## Try it
The copy has to match the records word for word and include no pictures.

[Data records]
▽

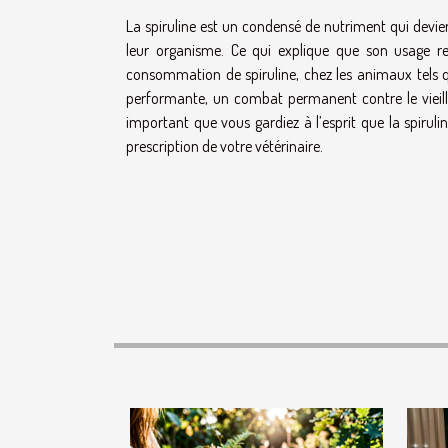
La spiruline est un condensé de nutriment qui dev
leur organisme. Ce qui explique que son usage re
consommation de spiruline, chez les animaux tels q
performante, un combat permanent contre le vieillis
important que vous gardiez à l’esprit que la spiru
prescription de votre vétérinaire.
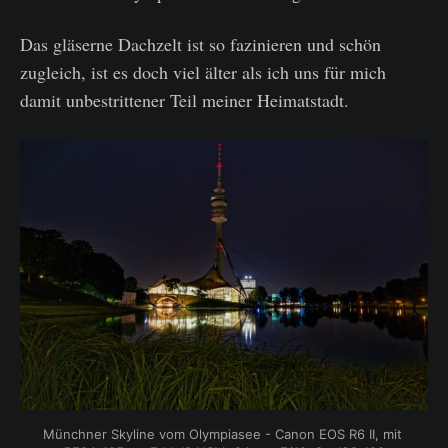
Das gläserne Dachzelt ist so fazinieren und schön
zugleich, ist es doch viel älter als ich uns für mich
damit unbestrittener Teil meiner Heimatstadt.
Münchner Skyline vom Olympiasee - Canon EOS R6 II, mit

△

## Answer for the task
La spiruline est un condensé de nutriment qui dev
leur organisme. Ce qui explique que son usage re
consommation de spiruline, chez les animaux tels q
performante, un combat permanent contre le vieillis
important que vous gardiez à l’esprit que la spiru
prescription de votre vétérinaire.
Das gläserne Dachzelt ist so fazinieren und schön
zugleich, ist es doch viel älter als ich uns für mich
damit unbestrittener Teil meiner Heimatstadt.
Münchner Skyline vom Olympiasee - Canon EOS R6 II, mit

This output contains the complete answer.